Wie die Bildungskarriere von Kindern und Jugendlichen aussieht, hängt in Österreich stark von Bildung, Einkommen und Herkunft der Eltern ab, wie zahlreiche Studie zeigen. "Das zeigt uns, dass wir in diesem Bereich noch viel nachzuholen haben", sagte Unterrichtsministerin Claudia Schmied (SPÖ) am Donnerstag bei einer Pressekonferenz. Sie will deshalb einen Schwerpunkt auf die Verbesserung von Chancengleichheit setzen. Als "zentrales Zukunftsprojekt" nannte sie dabei den Ausbau ganztägiger Schulformen.
Gerade hier ortet sie allerdings noch Nachholbedarf: Denn während an den privaten Schulen "fast durchgängig" Ganztagsbetreuung angeboten werde, gebe es diese nur an 15 Prozent der öffentlichen Schulen. "Hier muss das öffentliche Bildungssystem mit dem Angebot der Privatschulen mithalten und Angebote schaffen." Mehr Chancengerechtigkeit sollen auch Maßnahmen wie das verpflichtende Kindergartenjahr, die Senkung der Klassenschülerhöchstzahlen sowie die Neue Mittelschule (NMS) mit verstärkter Individualisierung und verpflichtenden Schüler-Eltern-Lehrer-Gesprächen bringen.
Die ganztägige Gesamtschule hat die Unterrichtsministerin zwar weiterhin als Ziel im Hinterkopf, will sich vorerst allerdings vorrangig um die Umsetzung des "Großprojekts" NMS kümmern. Dass aus der ÖVP, zuletzt von Tirols Landeshauptmann Günther Platter, zustimmende Signale in Richtung Gesamtschule gekommen sind, freue sie jedenfalls. Vielleicht komme man in dieser Frage doch noch zu einer Grundsatzentscheidung mit dem Koalitionspartner, gab Schmied sich hoffnungsfroh.

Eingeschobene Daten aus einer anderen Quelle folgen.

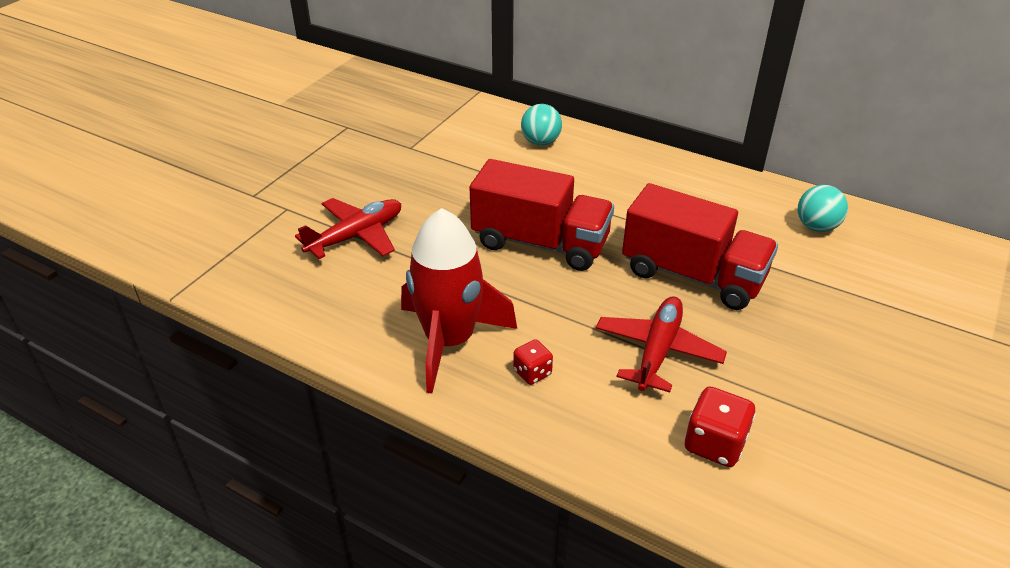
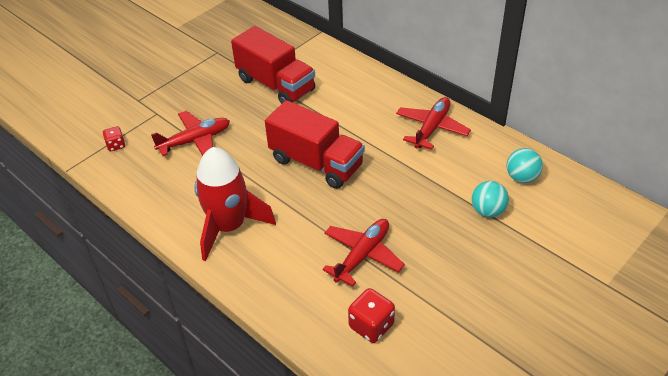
camera: 15 degrees right, 5 degrees up
red dice [513,339,553,385] -> red dice moved to [103,126,125,151]
turquoise ball [521,104,562,146] -> turquoise ball moved to [471,181,509,217]
red truck [622,183,778,310] -> red truck moved to [231,26,315,104]
none -> red plane [396,97,471,150]

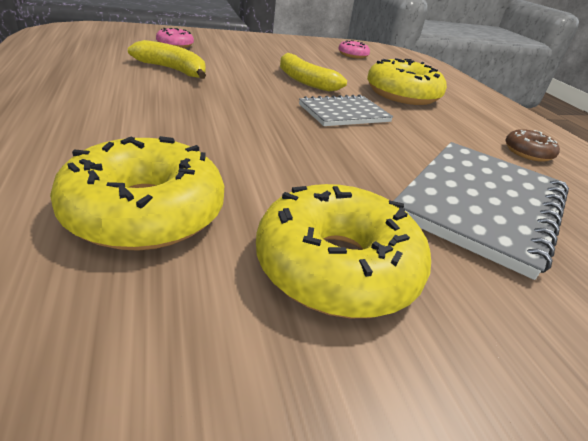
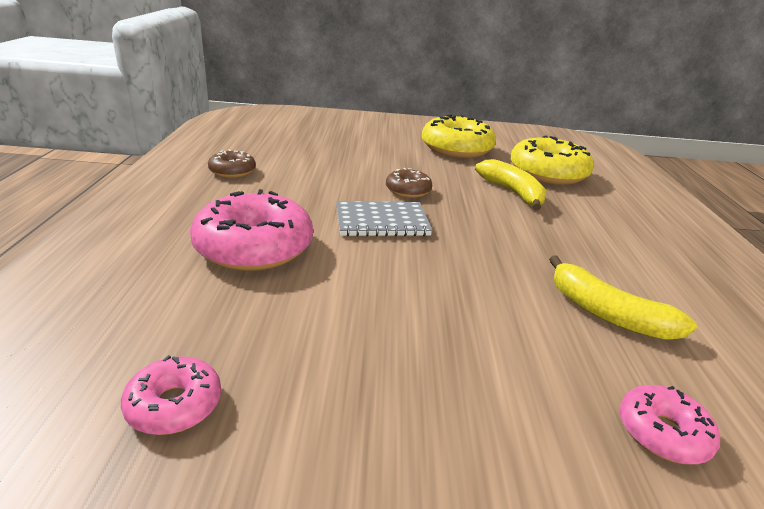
camera: 160 degrees left, 5 degrees down
yellow banana [280,53,347,92] -> yellow banana moved to [475,159,547,210]
yellow donut [367,58,447,105] -> pink donut [190,189,313,271]
grey notebook [393,142,569,280] -> none
none -> brown donut [386,168,432,198]

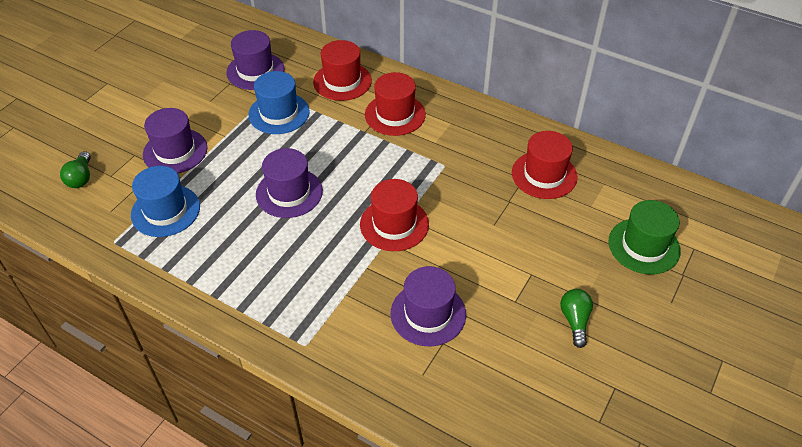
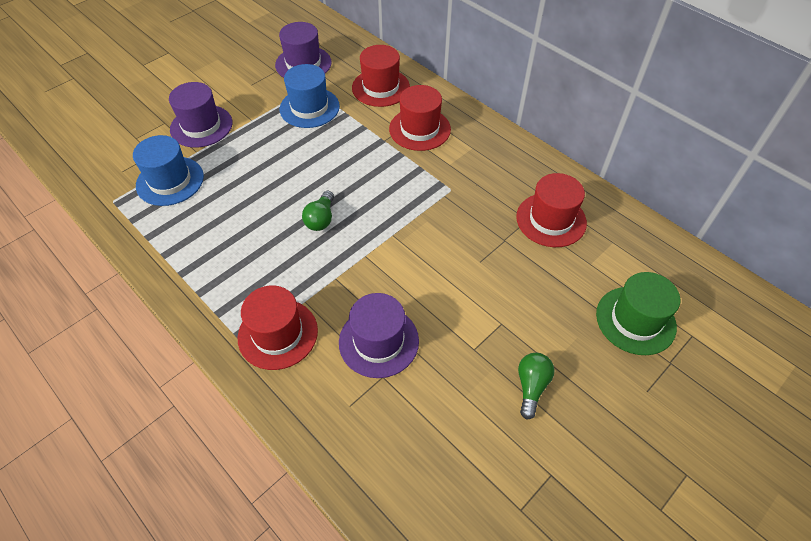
camera: 15 degrees right, 5 degrees up
green light bulb [60,151,91,188] -> green light bulb moved to [302,191,334,231]
purple hat [256,148,323,218] -> none
red hat [360,179,429,251] -> red hat moved to [238,285,318,370]

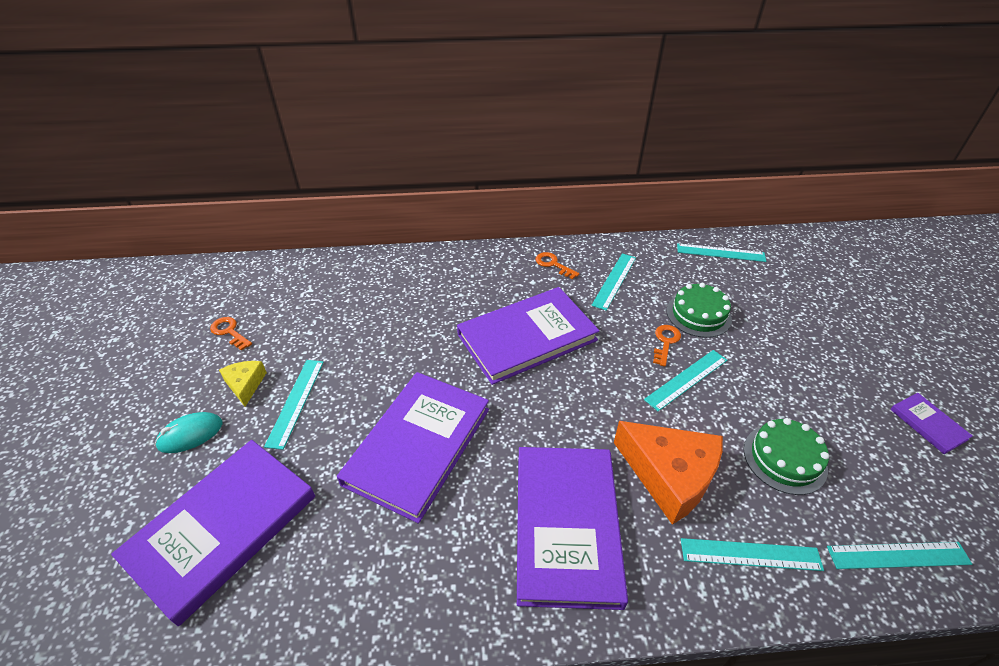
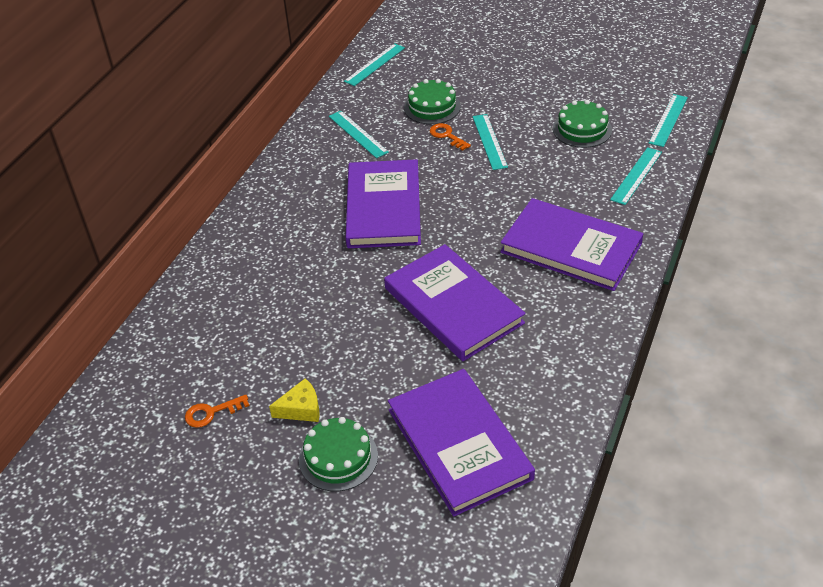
camera: 60 degrees left, 0 degrees up
turquoise mouse [155,412,222,453] -> green cake [299,417,378,491]
yellow cheese [219,361,267,407] -> yellow cheese turned 150 degrees clockwise [269,378,320,422]
turquoise ruler [264,360,324,450] -> none
orange key [535,252,579,279] -> none
orange cheese [614,421,723,525] -> none
purple book [890,393,973,454] -> none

Neben Maßnahmen für alle Schüler setzt Schmied auch auf spezifische Integrationsmaßnahmen für Kinder und Jugendliche mit Migrationshintergrund, die oftmals aus sozial schwachen Familien kämen: von Sprachförderung bis zu Bildungs- und Kulturprojekten, mit denen kulturelle Barrieren aufgebrochen werden sollen.
Darunter sind auch viele mit der Caritas durchgeführte Projekte: Etwa Lerncafes für Schüler, denen die Eltern nicht bei Hausaufgaben oder Lernen helfen können oder wollen oder die "Parkschule", bei der Schulabbrecher betreut werden. "Wir sehen Tag für Tag den engen Zusammenhang von Bildungsarmut und materieller Not", begründet Direktor Michael Landau das Engagement der Caritas bei Bildungsprojekten. Allerdings springe die Caritas in diesen Bereichen nur mangels Alternativen ein. "Ziel muss es aber sein, dass das in der Schule stattfindet."
Er wünscht sich deshalb wie Schmied, dass künftig stärker auf ganztägige Schulformen gesetzt wird. Außerdem seien mehr Investitionen in Schwerpunktgebiete mit besonders vielen hilfsbedürftigen Kindern und Jugendlichen nötig. Eine zentrale Rolle im Kampf gegen Chancenungleichheit müssten auch Kindergarten und Volksschulen spielen und die entsprechenden Berufe aufgewertet werden. In der Politik ortet Landau in Bildungsfragen noch Verbesserungsbedarf: "Ich appelliere, dass das Kind in den Mittelpunkt gestellt wird, nicht Ideologie und nicht Gewerkschaftsinteressen."